[Stored data entries]
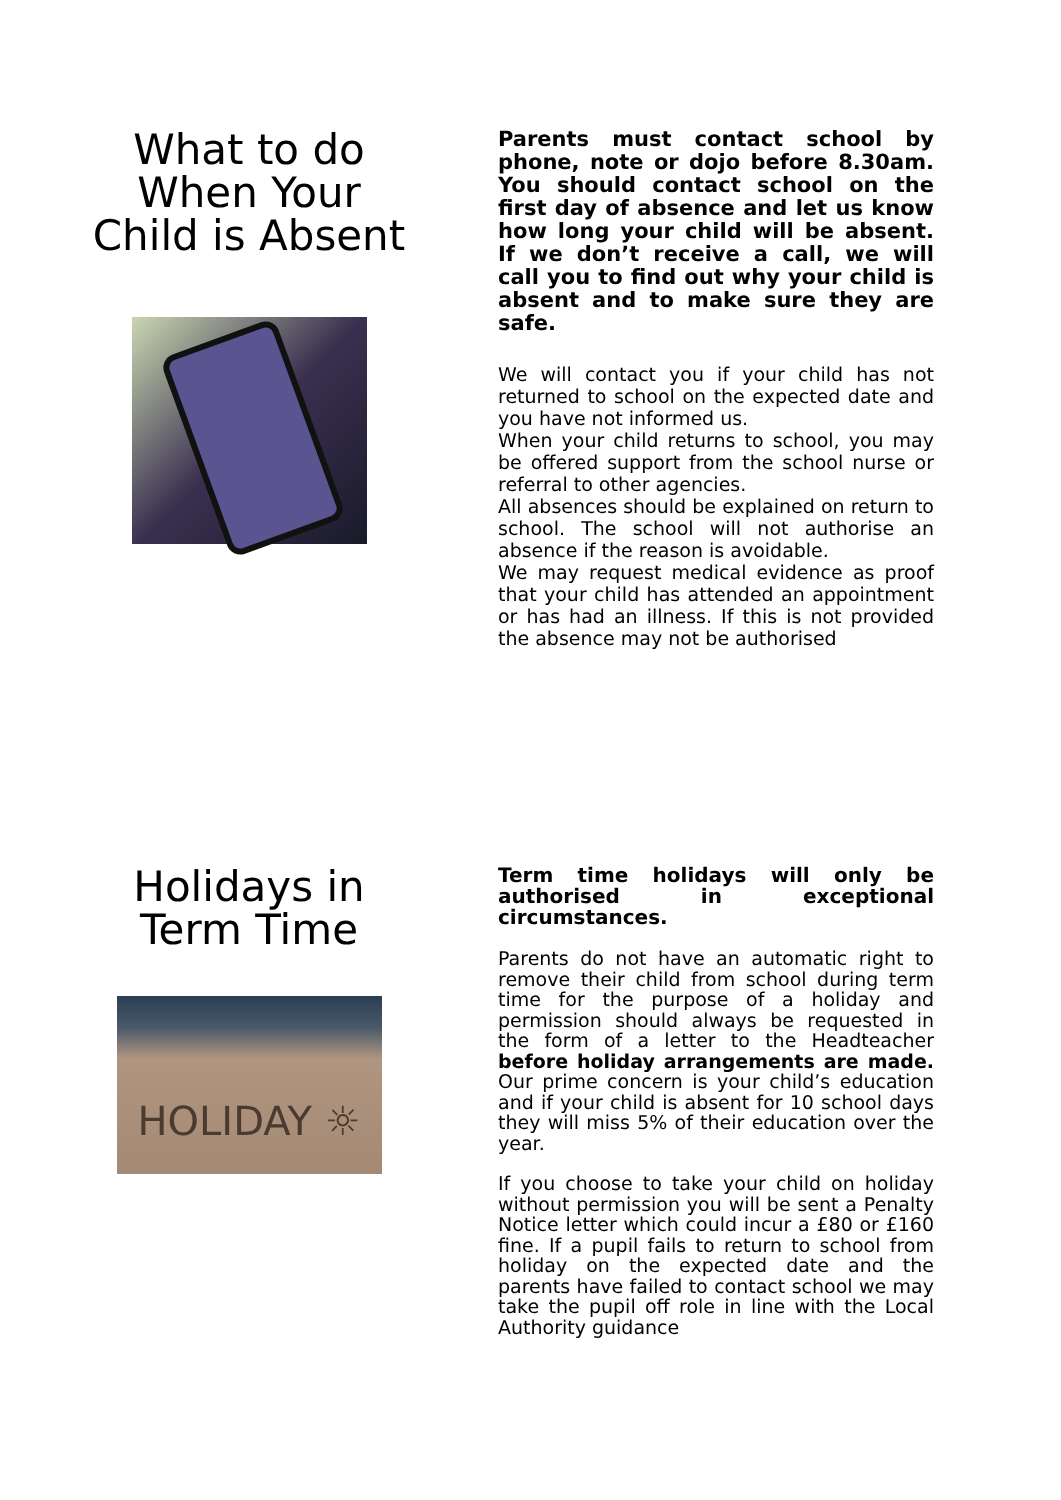What to do
When Your
Child is Absent
Parents must contact school by phone, note or dojo before 8.30am. You should contact school on the first day of absence and let us know how long your child will be absent. If we don’t receive a call, we will call you to find out why your child is absent and to make sure they are safe.
We will contact you if your child has not returned to school on the expected date and you have not informed us.
When your child returns to school, you may be offered support from the school nurse or referral to other agencies.
All absences should be explained on return to school. The school will not authorise an absence if the reason is avoidable.
We may request medical evidence as proof that your child has attended an appointment or has had an illness. If this is not provided the absence may not be authorised
Holidays in
Term Time
HOLIDAY ☼
Term time holidays will only be authorised in exceptional circumstances.
Parents do not have an automatic right to remove their child from school during term time for the purpose of a holiday and permission should always be requested in the form of a letter to the Headteacher before holiday arrangements are made. Our prime concern is your child’s education and if your child is absent for 10 school days they will miss 5% of their education over the year.
If you choose to take your child on holiday without permission you will be sent a Penalty Notice letter which could incur a £80 or £160 fine. If a pupil fails to return to school from holiday on the expected date and the parents have failed to contact school we may take the pupil off role in line with the Local Authority guidance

Assignment:
Set down the entries above word for word, but drop any image.

Finished task:
What to do
When Your
Child is Absent
Parents must contact school by phone, note or dojo before 8.30am. You should contact school on the first day of absence and let us know how long your child will be absent. If we don’t receive a call, we will call you to find out why your child is absent and to make sure they are safe.
We will contact you if your child has not returned to school on the expected date and you have not informed us.
When your child returns to school, you may be offered support from the school nurse or referral to other agencies.
All absences should be explained on return to school. The school will not authorise an absence if the reason is avoidable.
We may request medical evidence as proof that your child has attended an appointment or has had an illness. If this is not provided the absence may not be authorised
Holidays in
Term Time
HOLIDAY ☼
Term time holidays will only be authorised in exceptional circumstances.
Parents do not have an automatic right to remove their child from school during term time for the purpose of a holiday and permission should always be requested in the form of a letter to the Headteacher before holiday arrangements are made. Our prime concern is your child’s education and if your child is absent for 10 school days they will miss 5% of their education over the year.
If you choose to take your child on holiday without permission you will be sent a Penalty Notice letter which could incur a £80 or £160 fine. If a pupil fails to return to school from holiday on the expected date and the parents have failed to contact school we may take the pupil off role in line with the Local Authority guidance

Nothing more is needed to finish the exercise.